There are brands that you would never imagine on the starting line of a rally-raid: brands like Rolls Royce, Vespa and Porsche. And yet, in the past all three have participated in what was once known as the Paris-Dakar. But if the participation of Rolls Royce and Vespa can be filed away as a touch of extravagance, Porsche turned up for the Dakar with the intention of winning. And on two occasions that goal was achieved.
Winning in the 1984 Paris-Alger-Dakar it was Frenchman René Metge in his Porsche 953.
Two years later, on the other hand, Porsche took a one-two finish: Metge first and Jacky Ickx second, both driving 959s.
On this second occasion the braking system of the three German cars (the third one driven by Roland Kussmaul finished in sixth place) was made by Brembo.
At the time the Porsches were factory fitted with Brembo brakes: the relationship as supplier had begun in 1982 with the 4-piece, 4-piston aluminium calipers (weighing 3.4 kg each) for the 930 built following Porsche's custom design.
Two years later Brembo designed the 2-piece, 4-piston calipers (2,8 kg) for the 951.
In those days the Dakar participants relied on factory braking systems.

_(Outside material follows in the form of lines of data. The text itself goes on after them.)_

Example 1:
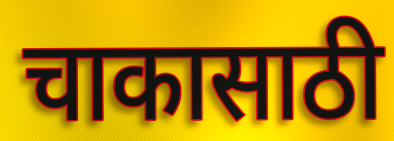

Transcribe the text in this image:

चाकासाठी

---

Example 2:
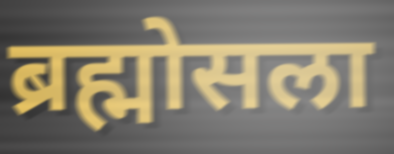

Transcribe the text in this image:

ब्रह्मोसला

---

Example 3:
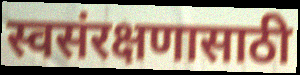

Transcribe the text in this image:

स्वसंरक्षणासाठी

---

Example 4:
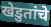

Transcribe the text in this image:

खेडुतांचे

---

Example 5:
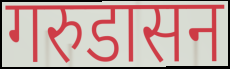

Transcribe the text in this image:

गरुडासन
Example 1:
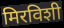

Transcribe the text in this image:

मिरविशी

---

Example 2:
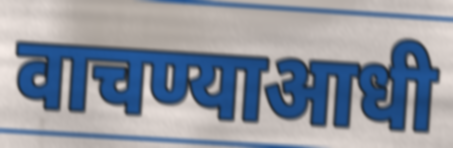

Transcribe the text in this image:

वाचण्याआधी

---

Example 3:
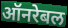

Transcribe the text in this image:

ऑनरेबल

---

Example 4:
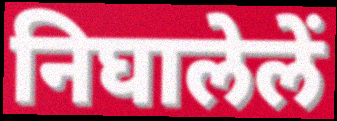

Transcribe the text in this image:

निघालेलें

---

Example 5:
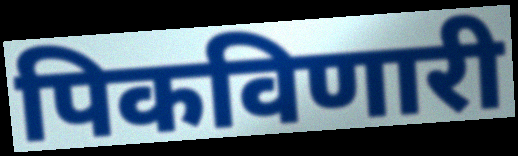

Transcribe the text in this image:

पिकविणारी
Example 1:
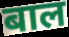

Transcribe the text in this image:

बाल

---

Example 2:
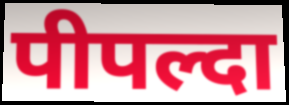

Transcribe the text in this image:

पीपल्दा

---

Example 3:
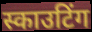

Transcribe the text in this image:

स्काउटिंग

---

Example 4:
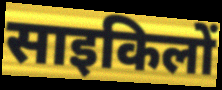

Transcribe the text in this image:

साइकिलों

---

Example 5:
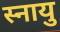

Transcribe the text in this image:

स्नायु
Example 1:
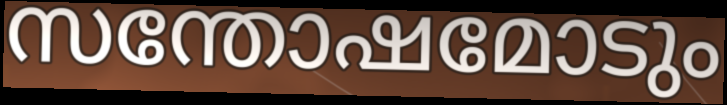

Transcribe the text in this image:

സന്തോഷമോടും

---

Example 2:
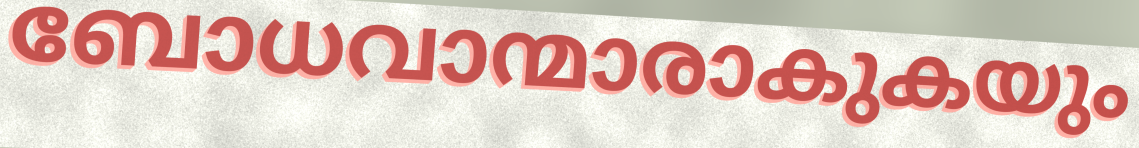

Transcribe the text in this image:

Although they were high performance, Brembo brakes had not been conceived for a demanding race like the African marathon. The main problem that Porsche pointed out was the parking brake, which was a drum inside the rear brake disc housing (in the automotive field this is called "Drum in Hat"): a critical solution in a competition like the Dakar where the drum brake collected a lot of sand, risking malfunctions. To replace the parking brake, Porsche turned to Brembo: the result was the creation of a supplementary mechanical caliper in aluminium. It was a custom-made product for Porsche and it was an extremely limited edition but it created absolutely no problems during the entire rally-raid, contributing decisively to the domination of the Stuttgart-based manufacturer in the 1986 edition.

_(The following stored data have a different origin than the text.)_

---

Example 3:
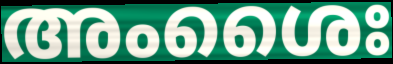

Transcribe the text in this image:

അംശൈഃ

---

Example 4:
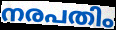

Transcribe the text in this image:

നരപതിം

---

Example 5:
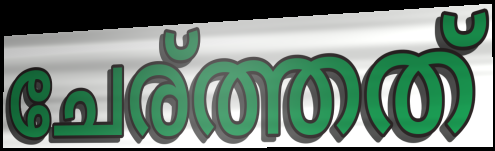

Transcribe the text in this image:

ചേര്ത്തത്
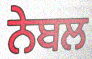
ਨੇਬਲ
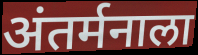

This supplementary caliper, which gripped the rear brake disc, was characterised by the presence of the automatic pad wear recovery device (transplanted from a brake developed for Honda motorcycles), since on the Paris-Dakar cars the parking brake was also used as a dynamic brake (to control sliding, etc.) and therefore the travel consistency of the parking brake lever in the passenger compartment was an essential condition.